TEXT:
▼
Re: Dates BC. - Mailing list pgsql-hackers

From Dann Corbit
Subject Re: Dates BC.
Date
Msg-id D90A5A6C612A39408103E6ECDD77B8294CE510@voyager.corporate.connx.com
Whole thread Raw
In response to Dates BC.  (Kurt Roeckx <Q@ping.be>)
Responses Re: Dates BC.
List pgsql-hackers
There is no zero calendar year.  The first year of Anno Domini is 1.  It's ordinal, not cardinal.

> -----Original Message-----
> From: Karel Zak [mailto:zakkr@zf.jcu.cz]
> Sent: Friday, December 19, 2003 12:04 AM
> To: Kurt Roeckx
> Cc: pgsql-hackers@postgresql.org
> Subject: Re: [HACKERS] Dates BC.
▲
RECORDED DATA:
▼
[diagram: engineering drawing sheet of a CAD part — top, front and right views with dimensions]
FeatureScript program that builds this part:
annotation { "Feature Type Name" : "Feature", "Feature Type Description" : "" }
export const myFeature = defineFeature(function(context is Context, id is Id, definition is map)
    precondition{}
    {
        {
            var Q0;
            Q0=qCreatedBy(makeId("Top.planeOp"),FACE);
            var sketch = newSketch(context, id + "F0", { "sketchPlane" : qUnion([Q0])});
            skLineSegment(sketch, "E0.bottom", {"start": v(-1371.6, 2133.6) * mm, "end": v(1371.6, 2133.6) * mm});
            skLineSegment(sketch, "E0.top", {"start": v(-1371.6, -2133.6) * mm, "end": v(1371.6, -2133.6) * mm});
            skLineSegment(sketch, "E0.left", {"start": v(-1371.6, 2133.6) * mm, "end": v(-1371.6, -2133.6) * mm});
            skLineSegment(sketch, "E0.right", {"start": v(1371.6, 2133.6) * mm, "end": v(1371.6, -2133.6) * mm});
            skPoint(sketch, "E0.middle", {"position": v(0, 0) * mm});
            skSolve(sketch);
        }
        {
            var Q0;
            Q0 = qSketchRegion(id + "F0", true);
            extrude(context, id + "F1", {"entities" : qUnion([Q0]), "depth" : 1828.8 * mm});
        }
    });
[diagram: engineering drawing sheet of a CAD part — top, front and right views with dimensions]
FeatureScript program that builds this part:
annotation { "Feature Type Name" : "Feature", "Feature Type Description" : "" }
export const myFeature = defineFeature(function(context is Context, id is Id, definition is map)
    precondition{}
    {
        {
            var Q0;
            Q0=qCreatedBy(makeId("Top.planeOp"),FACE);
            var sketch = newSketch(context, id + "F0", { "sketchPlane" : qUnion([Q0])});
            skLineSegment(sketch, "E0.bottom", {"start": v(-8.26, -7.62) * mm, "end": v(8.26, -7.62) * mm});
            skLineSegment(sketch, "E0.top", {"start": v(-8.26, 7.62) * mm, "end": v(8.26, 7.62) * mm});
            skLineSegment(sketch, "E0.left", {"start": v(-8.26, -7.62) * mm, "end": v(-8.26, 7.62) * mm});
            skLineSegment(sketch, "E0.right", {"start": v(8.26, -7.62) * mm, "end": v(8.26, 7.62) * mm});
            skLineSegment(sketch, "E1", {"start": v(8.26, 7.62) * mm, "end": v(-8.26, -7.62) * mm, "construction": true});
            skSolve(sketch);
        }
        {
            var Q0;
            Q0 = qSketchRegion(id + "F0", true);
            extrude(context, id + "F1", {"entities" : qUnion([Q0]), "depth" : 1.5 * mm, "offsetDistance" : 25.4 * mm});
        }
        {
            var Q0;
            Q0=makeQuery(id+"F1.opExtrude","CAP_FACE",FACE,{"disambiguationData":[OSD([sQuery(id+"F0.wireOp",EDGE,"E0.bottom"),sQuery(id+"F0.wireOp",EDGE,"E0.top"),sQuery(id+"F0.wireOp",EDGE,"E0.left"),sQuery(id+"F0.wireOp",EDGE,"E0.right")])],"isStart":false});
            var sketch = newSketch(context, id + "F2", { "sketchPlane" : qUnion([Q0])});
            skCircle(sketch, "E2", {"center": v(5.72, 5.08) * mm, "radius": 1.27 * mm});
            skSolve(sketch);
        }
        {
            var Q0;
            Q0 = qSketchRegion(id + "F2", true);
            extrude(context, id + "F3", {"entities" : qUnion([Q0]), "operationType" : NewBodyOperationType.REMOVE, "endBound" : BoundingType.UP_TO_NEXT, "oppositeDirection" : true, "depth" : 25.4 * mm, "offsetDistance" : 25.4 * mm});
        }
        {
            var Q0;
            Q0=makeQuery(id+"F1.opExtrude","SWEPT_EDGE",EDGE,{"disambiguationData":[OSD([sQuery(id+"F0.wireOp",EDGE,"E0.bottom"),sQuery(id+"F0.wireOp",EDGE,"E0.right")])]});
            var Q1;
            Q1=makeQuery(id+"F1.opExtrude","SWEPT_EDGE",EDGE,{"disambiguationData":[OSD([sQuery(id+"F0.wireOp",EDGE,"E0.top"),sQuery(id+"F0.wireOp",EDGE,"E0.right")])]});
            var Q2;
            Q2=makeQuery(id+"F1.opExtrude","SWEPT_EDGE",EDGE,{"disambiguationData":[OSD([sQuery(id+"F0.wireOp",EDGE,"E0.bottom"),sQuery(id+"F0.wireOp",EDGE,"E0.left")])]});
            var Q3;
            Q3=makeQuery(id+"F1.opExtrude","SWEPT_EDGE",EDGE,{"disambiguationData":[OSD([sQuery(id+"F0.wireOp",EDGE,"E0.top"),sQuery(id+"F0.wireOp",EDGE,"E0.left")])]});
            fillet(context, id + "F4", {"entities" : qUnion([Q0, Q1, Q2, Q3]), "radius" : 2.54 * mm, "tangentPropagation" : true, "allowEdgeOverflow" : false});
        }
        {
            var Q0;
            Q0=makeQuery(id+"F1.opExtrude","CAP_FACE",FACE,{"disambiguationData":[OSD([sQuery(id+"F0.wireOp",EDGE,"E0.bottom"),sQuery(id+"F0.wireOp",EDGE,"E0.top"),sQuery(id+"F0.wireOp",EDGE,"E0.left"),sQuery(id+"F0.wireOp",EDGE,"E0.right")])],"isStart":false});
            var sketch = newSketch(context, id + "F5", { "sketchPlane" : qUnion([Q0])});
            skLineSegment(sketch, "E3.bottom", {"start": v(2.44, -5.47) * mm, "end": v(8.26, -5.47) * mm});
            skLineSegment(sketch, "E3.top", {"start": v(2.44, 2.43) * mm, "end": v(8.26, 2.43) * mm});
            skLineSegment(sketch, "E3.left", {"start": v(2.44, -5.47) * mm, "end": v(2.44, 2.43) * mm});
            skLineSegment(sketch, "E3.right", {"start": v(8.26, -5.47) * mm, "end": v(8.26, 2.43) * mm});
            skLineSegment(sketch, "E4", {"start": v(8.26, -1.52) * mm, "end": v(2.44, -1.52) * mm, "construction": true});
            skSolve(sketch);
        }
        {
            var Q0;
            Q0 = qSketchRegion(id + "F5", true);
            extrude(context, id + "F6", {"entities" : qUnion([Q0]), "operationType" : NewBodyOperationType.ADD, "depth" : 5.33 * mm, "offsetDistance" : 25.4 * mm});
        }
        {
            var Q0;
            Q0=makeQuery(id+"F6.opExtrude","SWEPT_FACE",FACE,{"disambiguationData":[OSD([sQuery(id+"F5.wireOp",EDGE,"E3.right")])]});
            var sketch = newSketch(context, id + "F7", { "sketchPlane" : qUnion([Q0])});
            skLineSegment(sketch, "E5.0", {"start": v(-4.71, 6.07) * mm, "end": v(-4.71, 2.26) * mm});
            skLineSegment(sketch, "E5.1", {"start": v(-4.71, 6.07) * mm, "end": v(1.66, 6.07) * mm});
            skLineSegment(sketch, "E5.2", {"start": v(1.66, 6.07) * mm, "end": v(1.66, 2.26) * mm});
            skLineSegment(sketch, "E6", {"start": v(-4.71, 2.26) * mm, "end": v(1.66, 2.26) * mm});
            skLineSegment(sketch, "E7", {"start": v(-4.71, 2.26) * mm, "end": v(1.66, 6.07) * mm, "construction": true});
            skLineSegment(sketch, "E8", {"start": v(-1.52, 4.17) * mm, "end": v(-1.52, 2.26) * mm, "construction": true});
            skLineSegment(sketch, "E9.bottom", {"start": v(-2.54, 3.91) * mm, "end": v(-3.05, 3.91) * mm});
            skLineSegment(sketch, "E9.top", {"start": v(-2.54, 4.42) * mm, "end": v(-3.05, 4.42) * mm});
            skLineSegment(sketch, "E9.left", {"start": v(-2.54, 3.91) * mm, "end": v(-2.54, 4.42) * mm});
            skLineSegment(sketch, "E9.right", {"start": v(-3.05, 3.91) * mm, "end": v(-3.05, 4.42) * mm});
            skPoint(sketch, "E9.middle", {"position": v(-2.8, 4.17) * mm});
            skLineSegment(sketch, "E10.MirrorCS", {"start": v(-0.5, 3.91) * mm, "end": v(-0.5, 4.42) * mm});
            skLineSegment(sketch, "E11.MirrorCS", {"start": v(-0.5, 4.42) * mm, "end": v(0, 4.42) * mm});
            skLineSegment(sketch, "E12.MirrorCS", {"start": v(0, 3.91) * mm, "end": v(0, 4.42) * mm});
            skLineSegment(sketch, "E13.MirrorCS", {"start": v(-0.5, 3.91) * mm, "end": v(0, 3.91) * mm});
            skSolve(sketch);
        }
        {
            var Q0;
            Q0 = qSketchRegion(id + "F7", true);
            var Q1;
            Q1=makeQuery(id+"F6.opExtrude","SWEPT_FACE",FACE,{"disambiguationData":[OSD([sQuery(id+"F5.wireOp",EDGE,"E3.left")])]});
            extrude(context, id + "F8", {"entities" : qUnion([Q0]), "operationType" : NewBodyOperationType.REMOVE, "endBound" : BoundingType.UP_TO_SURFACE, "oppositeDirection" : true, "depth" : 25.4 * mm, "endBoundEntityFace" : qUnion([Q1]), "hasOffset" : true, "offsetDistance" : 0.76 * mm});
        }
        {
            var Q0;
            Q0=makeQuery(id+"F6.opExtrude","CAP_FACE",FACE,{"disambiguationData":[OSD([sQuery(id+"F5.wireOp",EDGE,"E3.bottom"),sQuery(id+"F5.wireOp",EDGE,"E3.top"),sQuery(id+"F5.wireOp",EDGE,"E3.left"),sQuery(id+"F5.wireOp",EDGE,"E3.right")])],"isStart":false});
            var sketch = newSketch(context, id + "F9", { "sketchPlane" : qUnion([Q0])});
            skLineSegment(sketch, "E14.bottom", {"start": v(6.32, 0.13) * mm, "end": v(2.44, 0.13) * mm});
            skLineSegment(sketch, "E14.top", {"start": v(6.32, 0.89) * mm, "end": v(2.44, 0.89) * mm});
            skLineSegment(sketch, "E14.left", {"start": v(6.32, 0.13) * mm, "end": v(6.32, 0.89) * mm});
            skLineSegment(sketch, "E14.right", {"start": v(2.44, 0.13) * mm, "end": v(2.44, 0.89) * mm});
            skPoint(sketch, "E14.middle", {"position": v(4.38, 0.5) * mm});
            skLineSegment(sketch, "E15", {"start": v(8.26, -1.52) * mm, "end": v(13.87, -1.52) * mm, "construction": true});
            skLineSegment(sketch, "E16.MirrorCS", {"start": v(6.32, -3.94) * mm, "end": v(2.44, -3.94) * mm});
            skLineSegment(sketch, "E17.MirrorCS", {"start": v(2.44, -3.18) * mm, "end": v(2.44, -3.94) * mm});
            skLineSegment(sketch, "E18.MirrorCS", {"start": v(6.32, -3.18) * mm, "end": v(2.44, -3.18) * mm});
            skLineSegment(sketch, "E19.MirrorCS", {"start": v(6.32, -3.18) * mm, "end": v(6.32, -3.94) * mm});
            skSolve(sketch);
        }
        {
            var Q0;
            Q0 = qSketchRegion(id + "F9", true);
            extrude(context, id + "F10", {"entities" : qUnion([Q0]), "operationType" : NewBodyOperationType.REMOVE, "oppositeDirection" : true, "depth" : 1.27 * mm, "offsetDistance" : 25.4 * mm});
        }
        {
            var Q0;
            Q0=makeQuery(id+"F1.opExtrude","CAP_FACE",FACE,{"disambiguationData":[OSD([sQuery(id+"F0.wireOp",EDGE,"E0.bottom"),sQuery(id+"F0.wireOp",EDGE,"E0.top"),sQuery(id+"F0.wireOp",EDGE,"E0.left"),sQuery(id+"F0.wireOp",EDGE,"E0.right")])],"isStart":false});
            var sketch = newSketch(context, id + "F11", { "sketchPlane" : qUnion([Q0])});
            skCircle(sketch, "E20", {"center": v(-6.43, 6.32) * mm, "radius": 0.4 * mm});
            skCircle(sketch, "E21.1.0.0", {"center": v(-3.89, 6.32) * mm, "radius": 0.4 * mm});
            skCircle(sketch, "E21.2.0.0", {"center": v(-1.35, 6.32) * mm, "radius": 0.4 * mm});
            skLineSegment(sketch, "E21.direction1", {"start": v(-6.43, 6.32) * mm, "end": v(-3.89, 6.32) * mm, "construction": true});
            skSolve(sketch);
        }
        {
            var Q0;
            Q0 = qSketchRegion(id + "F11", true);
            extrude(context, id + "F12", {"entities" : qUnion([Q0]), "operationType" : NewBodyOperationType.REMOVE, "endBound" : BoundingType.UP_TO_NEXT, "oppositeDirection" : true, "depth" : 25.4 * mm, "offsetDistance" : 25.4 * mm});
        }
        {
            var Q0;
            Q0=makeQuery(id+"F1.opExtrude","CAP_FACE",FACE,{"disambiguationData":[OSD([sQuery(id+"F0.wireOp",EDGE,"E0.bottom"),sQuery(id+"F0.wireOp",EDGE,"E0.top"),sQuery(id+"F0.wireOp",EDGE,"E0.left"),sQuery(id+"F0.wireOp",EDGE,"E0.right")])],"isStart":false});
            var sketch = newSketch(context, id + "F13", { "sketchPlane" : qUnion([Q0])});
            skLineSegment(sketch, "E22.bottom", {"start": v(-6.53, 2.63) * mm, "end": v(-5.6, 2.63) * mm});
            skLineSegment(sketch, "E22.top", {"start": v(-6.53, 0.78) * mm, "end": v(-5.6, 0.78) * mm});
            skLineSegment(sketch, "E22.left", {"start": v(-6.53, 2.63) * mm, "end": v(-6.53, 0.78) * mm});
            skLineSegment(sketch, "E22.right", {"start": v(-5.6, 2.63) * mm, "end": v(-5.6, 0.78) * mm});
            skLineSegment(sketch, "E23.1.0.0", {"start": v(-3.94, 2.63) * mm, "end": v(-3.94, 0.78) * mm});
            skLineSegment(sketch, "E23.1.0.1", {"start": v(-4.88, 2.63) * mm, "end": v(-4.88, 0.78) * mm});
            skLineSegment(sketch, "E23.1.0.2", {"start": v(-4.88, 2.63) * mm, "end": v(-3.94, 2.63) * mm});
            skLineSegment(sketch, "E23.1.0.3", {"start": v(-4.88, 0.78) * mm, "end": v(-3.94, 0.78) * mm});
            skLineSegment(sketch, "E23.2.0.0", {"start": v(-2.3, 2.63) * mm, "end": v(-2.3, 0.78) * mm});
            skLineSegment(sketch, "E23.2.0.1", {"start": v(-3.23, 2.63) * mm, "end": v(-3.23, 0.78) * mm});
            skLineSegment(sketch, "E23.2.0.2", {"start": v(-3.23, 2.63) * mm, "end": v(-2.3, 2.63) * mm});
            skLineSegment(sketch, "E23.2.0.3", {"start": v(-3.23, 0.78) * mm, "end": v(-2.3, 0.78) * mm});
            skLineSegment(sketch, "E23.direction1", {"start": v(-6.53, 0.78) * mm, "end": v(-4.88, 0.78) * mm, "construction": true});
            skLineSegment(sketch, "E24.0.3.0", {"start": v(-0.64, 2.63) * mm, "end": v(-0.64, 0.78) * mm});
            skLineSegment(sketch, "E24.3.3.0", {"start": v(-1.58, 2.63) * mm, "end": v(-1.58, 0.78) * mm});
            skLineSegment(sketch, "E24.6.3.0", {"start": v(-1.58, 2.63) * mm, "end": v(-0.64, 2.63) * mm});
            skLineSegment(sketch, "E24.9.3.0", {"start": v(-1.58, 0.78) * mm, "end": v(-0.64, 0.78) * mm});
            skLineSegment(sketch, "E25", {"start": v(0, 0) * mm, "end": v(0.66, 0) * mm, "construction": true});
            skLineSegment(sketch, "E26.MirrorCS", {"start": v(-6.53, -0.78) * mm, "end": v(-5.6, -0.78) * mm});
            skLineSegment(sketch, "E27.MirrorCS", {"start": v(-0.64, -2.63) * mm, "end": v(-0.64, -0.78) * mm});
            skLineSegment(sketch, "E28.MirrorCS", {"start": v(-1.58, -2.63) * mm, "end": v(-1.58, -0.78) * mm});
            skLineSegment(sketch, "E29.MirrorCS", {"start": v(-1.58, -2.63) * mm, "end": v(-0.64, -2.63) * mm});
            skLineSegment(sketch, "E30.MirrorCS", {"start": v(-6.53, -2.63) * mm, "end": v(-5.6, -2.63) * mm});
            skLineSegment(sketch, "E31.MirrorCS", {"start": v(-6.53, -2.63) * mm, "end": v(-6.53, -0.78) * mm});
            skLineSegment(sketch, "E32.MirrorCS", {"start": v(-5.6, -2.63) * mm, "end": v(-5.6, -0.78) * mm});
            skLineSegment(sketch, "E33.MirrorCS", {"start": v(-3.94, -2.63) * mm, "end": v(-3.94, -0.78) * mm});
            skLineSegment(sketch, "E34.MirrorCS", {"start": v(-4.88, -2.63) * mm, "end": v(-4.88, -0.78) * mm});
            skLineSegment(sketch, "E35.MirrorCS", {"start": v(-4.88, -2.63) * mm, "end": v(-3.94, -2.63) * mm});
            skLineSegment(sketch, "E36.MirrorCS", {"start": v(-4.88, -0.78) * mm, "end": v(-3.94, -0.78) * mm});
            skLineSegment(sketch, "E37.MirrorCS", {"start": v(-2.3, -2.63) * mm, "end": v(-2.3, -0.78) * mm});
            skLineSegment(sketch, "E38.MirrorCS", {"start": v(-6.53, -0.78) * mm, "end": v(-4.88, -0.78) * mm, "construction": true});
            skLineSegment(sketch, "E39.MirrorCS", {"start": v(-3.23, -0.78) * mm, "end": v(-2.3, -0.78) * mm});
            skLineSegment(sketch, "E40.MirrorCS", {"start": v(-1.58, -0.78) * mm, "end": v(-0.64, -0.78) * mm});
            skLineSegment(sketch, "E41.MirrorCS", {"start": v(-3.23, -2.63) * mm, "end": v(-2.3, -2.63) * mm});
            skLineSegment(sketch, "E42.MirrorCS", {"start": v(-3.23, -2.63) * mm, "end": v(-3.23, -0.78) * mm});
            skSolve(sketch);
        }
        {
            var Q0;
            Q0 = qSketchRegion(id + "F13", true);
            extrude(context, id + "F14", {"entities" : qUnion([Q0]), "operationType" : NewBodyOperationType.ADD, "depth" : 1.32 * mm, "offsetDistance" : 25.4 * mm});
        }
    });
▲
REQUIRED TASKS:
1. Summarize the mailing list post in one sentence.
2. According to the mailing list post, which year is the first year of Anno Domini?
3. Carry the mailing list post forward from its final line.
The items have no connection to the mailing list post.

ANSWERS PER TASK:
1. In a reply titled "Dates BC." on the pgsql-hackers list, Dann Corbit states that there is no zero calendar year, because the first year of Anno Domini is 1 and year numbering is ordinal, not cardinal.

2. The first year of Anno Domini is 1.

3.
>
>
>
> On Thu, Dec 18, 2003 at 02:11:20PM +0100, Kurt Roeckx wrote:
> > I find this a little strange:
> >
> > select date_part('year', '0002-01-01 BC'::date);
> >  date_part
> > -----------
> >         -1
> >
> > It seems 1 BC and 0 are the same year.
>
>  Is there connection between formatting.c and date_part() ?
>  I don't think so...
>
> > In backend/utils/adt/formatting.c:
> >
> >         if (tmfc.bc)
> >         {
> >                 if (tm->tm_year > 0)
> >                         tm->tm_year = -(tm->tm_year - 1);
> >
> > It this normal or a bug?
>
>  I think this code is OK, butg is somethere in extract
> (date_part) code.
>
>
> test=# select to_date('0020-01-10 BC'::text, 'YYYY-MM-DD BC');
>     to_date
> ---------------
>  0020-01-10 BC
> (1 řádka)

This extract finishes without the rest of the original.